Project Tech Stack: AWS, Python, Scala, Apache Spark, Spark Streaming, Kafka, Elastic MapReduce, Redshift, Spectrum, Athena, MySQL.
About the role:
We are looking for a highly skilled Staff Data Engineer to join our innovative team. The ideal candidate will have extensive experience working on large-scale production systems and will be responsible for leading the design, development, and optimization of our client’s data platform and infrastructure.
About the project:
Our client is an online database and search engine that allows users to search and share short looping videos with no sound, resembling animated GIF files. It is the world’s best and most comprehensive place to search, discover, share, and create animated graphics. The platform supports multiple API integrations with most messengers like iMessage, Facebook, Instagram, Snapchat, Twitter, Tinder, Slack, WhatsApp, and many more, enabling powerful expression across global communication platform.
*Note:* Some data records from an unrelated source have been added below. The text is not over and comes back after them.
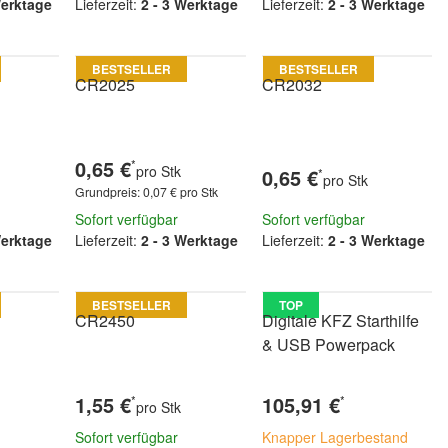
Werktage
Lieferzeit:
2 - 3 Werktage
Lieferzeit:
2 - 3 Werktage
BESTSELLER
BESTSELLER
CR2025
CR2032
0,65 €
*
pro Stk
0,65 €
*
pro Stk
Grundpreis:
0,07 € pro Stk
Sofort verfügbar
Sofort verfügbar
Werktage
Lieferzeit:
2 - 3 Werktage
Lieferzeit:
2 - 3 Werktage
BESTSELLER
TOP
CR2450
Digitale KFZ Starthilfe
& USB Powerpack
1,55 €
105,91 €
*
*
pro Stk
Sofort verfügbar
Knapper Lagerbestand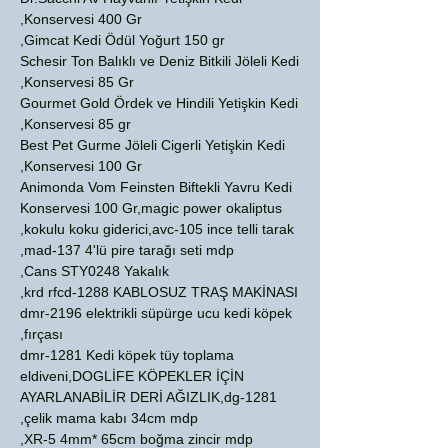
Konservesi 400 Gr,
Gimcat Kedi Ödül Yoğurt 150 gr,
Schesir Ton Balıklı ve Deniz Bitkili Jöleli Kedi
Konservesi 85 Gr,
Gourmet Gold Ördek ve Hindili Yetişkin Kedi
Konservesi 85 gr,
Best Pet Gurme Jöleli Cigerli Yetişkin Kedi
Konservesi 100 Gr,
Animonda Vom Feinsten Biftekli Yavru Kedi
Konservesi 100 Gr,magic power okaliptus
kokulu koku giderici,avc-105 ince telli tarak,
mad-137 4'lü pire tarağı seti mdp,
Cans STY0248 Yakalık,
krd rfcd-1288 KABLOSUZ TRAŞ MAKİNASI,
dmr-2196 elektrikli süpürge ucu kedi köpek
fırçası,
dmr-1281 Kedi köpek tüy toplama
eldiveni,DOGLİFE KÖPEKLER İÇİN
AYARLANABİLİR DERİ AĞIZLIK,dg-1281
çelik mama kabı 34cm mdp,
XR-5 4mm* 65cm boğma zincir mdp,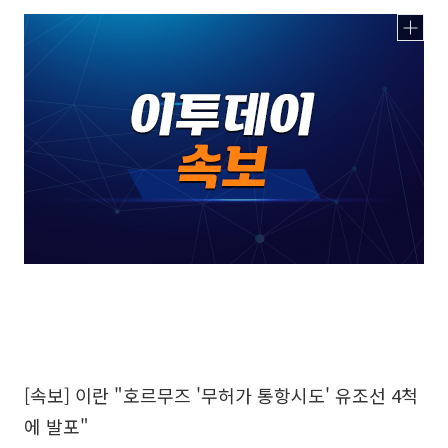
[속보] 이란 "호르무즈 '무허가 통항시도' 유조선 4척
에 발포"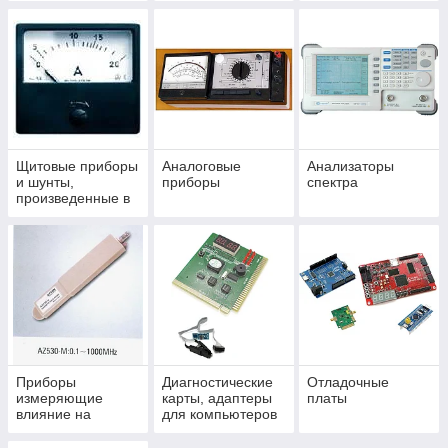
Щитовые приборы
Аналоговые
Анализаторы
и шунты,
приборы
спектра
произведенные в
СССР
Приборы
Диагностические
Отладочные
измеряющие
карты, адаптеры
платы
влияние на
для компьютеров
электросеть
Qualifications and Skills:
- 5+ years of professional experience in a data engineering role, demonstrating a strong track record of delivering high-quality data solutions;
- 3+ years of professional experience with GitHub and version control best practices;
- Strong proficiency in both Scala and Python, with a proven ability to develop and maintain scalable data solutions using these languages;
- Deep understanding of Apache Spark and Elastic MapReduce (EMR), including experience in optimizing Spark jobs for performance, reliability, and scalability;
- Experience with Spark Streaming and Kafka;
- Experience with data orchestration systems, particularly Luigi, to manage complex data workflows;
- Strong knowledge of Redshift, Spectrum, Athena, MySQL, and AWS ecosystems;
- Strong knowledge of general best practices in data modeling, storage, and retrieval (i.e. columnar / compressed storage, data retention, materialized views, etc);
- Experience with distributed systems at a scale beyond simple ETLs;
- Familiarity with automated data synchronization (in particular AWS DMS) from multiple sources into a data warehouse;
- Experience with CI/CD tools like Jenkins or Spinnaker;
- Experience with Docker and Kubernetes;
- Familiarity with Databricks, in particular using it to look into data discrepancy issues and identifying the source of the issues.
Nice to have:
- Familiarity with Google Analytics/GBQ.
- Familiarity with Tableau.
Responsibilities:
- Build, optimize, and maintain scalable data pipelines using technologies like Spark and Python.
- Manage and optimize data warehouses, data lakes, and cloud-based infrastructure (AWS).
- Ensure data integrity, consistency, and quality throughout the data lifecycle.
- Design efficient data models and implement strategies for optimal storage and retrieval.
- Develop and manage complex data workflows using orchestration tools like Luigi.
- Identify and resolve data issues, optimize pipeline performance, and contribute to data engineering best practices.